Tierra de nadie

De ballenas azules y suicidios

Aunque la certeza no es absoluta, los estudiosos se inclinan por pensar que el suicidio es exclusivamente humano y que los casos de animales que aceleran su propia muerte tienen otras explicaciones pero jamás responden a un plan preconcebido. Para ser considerado como tal, el suicidio ha de idearse antes de consumarse, y esa planificación está ausente en los animales, ya sea en el perro que deja de comer hasta perecer al perder a su dueño o en la de los cetáceos que quedan varados en las playas. El suicidio, o se imagina previamente o no es suicidio.

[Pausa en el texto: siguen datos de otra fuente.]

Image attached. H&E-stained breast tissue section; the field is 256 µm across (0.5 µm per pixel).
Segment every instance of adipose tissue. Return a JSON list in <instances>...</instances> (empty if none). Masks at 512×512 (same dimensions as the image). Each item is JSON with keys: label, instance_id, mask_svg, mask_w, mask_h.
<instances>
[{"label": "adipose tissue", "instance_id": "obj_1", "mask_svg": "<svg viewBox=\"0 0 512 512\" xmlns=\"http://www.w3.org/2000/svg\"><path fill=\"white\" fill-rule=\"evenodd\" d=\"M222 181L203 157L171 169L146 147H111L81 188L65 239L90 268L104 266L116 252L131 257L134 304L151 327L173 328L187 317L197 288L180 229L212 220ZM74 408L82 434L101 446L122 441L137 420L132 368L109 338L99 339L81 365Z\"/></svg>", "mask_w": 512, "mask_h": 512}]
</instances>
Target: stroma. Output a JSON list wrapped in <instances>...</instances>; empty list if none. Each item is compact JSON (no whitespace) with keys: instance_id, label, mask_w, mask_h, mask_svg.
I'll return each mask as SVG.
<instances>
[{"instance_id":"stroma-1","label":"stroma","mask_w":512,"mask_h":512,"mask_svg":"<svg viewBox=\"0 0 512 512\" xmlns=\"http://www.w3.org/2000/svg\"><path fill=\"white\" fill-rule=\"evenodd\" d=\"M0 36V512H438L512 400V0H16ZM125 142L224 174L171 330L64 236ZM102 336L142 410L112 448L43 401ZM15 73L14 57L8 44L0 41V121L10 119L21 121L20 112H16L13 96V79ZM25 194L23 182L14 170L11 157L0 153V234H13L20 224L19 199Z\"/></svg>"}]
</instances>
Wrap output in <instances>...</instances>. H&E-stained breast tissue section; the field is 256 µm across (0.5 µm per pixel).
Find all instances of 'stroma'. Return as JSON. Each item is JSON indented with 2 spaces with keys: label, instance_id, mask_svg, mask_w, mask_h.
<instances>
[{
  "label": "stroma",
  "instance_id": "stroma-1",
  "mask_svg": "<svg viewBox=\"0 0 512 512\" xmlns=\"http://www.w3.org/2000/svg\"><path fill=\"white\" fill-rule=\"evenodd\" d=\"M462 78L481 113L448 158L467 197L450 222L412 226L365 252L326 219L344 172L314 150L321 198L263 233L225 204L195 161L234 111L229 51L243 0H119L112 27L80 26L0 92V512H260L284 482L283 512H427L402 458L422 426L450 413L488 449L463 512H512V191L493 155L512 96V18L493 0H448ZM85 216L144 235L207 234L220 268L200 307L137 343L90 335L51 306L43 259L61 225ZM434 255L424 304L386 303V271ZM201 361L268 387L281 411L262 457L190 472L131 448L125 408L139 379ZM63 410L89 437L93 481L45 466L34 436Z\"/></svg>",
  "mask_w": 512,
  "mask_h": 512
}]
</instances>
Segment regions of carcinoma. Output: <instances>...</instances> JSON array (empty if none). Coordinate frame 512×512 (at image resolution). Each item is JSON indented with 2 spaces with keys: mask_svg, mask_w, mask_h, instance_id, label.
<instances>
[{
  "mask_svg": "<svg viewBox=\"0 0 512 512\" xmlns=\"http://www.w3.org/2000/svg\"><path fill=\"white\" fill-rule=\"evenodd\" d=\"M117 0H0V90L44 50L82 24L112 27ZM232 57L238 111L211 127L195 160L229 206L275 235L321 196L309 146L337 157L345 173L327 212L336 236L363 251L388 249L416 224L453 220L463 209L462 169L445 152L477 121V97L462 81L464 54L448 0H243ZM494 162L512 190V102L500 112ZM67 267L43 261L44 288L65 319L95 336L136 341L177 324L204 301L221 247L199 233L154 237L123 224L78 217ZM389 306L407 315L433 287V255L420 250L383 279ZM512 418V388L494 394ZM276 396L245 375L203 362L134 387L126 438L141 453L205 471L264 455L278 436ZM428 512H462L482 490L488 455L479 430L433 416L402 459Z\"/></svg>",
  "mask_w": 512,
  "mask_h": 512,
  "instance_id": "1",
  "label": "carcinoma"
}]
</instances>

En nuestro caso, tampoco está muy claro quienes son los principales candidatos a anticipar el punto y final de la existencia. Hubo un tiempo en el que se llegó a pensar que los pobres tenían mayor aprecio por la vida que los ricos, aunque ya Voltaire había aconsejado seguir sin miedo a los banqueros suizos que saltaban por las ventanas porque abajo nos esperaba algún tipo de ganancia. La excepción se produjo en la Gran Depresión donde no había día en el que algún ejecutivo volara o hiciera volar sus sesos, aunque fuera porque sus pérdidas no se limitaban a las acciones sino al conjunto de sus propiedades, con lo que en sentido estricto eran pobres los que se mudaban al otro barrio. Ya no tienen ese problema porque el capitalismo es tan sabio que limitó sus responsabilidades en las empresas y les animó a colocar colchones de seguridad en Panamá o en las Caimán para amortiguar las caídas y servirles de trampolín a ellos y a su descendencia.

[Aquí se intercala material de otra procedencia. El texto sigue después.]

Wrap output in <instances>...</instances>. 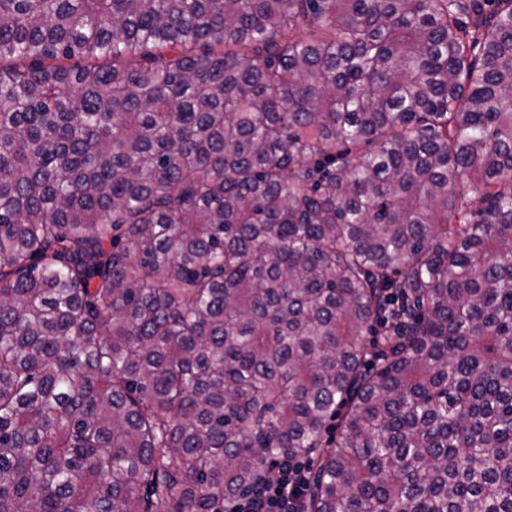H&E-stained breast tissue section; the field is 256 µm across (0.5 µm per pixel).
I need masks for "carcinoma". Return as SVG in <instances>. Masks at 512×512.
<instances>
[{"mask_svg":"<svg viewBox=\"0 0 512 512\" xmlns=\"http://www.w3.org/2000/svg\"><path fill=\"white\" fill-rule=\"evenodd\" d=\"M313 455L512 512V0H0V512Z\"/></svg>","mask_w":512,"mask_h":512,"instance_id":"1","label":"carcinoma"}]
</instances>
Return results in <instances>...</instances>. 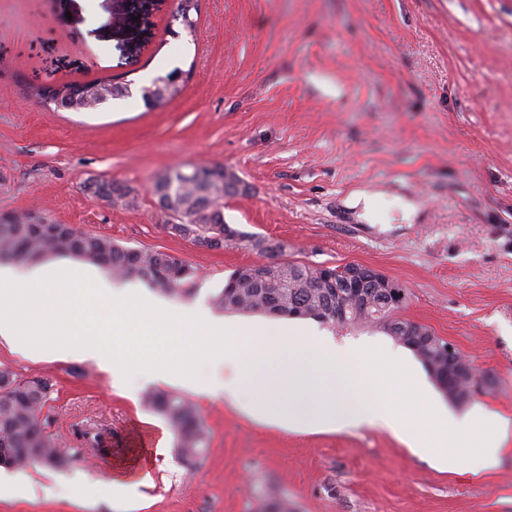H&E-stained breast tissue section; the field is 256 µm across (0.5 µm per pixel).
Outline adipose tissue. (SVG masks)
<instances>
[{
    "instance_id": "ef3b65f1",
    "label": "adipose tissue",
    "mask_w": 512,
    "mask_h": 512,
    "mask_svg": "<svg viewBox=\"0 0 512 512\" xmlns=\"http://www.w3.org/2000/svg\"><path fill=\"white\" fill-rule=\"evenodd\" d=\"M0 339L28 358L93 361L118 387L139 371L290 430L380 428L449 469L490 471L512 439L497 411L444 410L401 351L178 308L67 255L0 266Z\"/></svg>"
}]
</instances>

El prototipo de suicida ha ido cambiando y hoy son los menores los que han adoptado la moda de subirse en marcha a los coches fúnebres. Hace unos días la Fundación de Ayuda a Niños y Adolescentes en Riesgo (ANAR) alertaba de que en 2016 los intentos de suicidio y autolesiones se habían disparado un 64%, un fenómeno alentado por ciertos contenidos de Internet pero que en realidad tiene causas más profundas, que van desde los trastornos depresivos a la violencia familiar, el maltrato, los abusos, el acoso escolar o el abandono.

La publicación de estos datos coincidía con la divulgaciónn de informaciones acerca de un macabro ritual masoquista llamado la Ballena Azul, en el que supuestamente se incita a los adolescentes a través del móvil o de las redes sociales a superar hasta 50 pruebas que incluyen hacerse agujeros en las manos, cortarse los labios, tatuarse con un cuchilla una ballena en el brazo y, como colofón, suicidarse tirándose desde lo alto de una azotea.

Se dijo primero que el juego era una leyenda urbana. Después se llegó a situar su origen en Rusia, donde se habrían registrado las primeras víctimas, entre ellas dos amigas de 15 y 16 años –Veronika y Yulia- que con 24 horas de diferencia habrían perecido tras arrojarse al vacío desde un edificio de 14 plantas. Posteriormente, se dio cuenta de que las autoridades de varios países latinoamericanos investigaban hasta 30 episodios de suicidio o intento de suicidio protagonizados por menores y relacionados con este funesto ceremonial. Finalmente, se ha alertado de algunos casos en España, los últimos este pasado jueves en un instituto de Santa Caloma de Gramanet, protagonizados por tres estudiantes de segundo de ESO que ya están recibiendo atención psicológica.

Con ballenas azules o sin ellas, que el suicidio sea una de las tres causas de muerte más frecuente entre los jóvenes de 15 a 24 años no es sino el reflejo de una sociedad enferma en la que ni la familia ni la religión –que alguna ventaja tenía la amenaza del infierno- cumplen ya con la función de enseñar a vivir a los recién llegados y mostrarles las reglas de otro juego, el de la existencia, que es una lucha constante y en el que el negro es inseparable de los colores del arco iris, especialmente del rosa. La culpa no es de Internet. El principal factor de riesgo que incita a un niño a matarse está en nosotros mismos.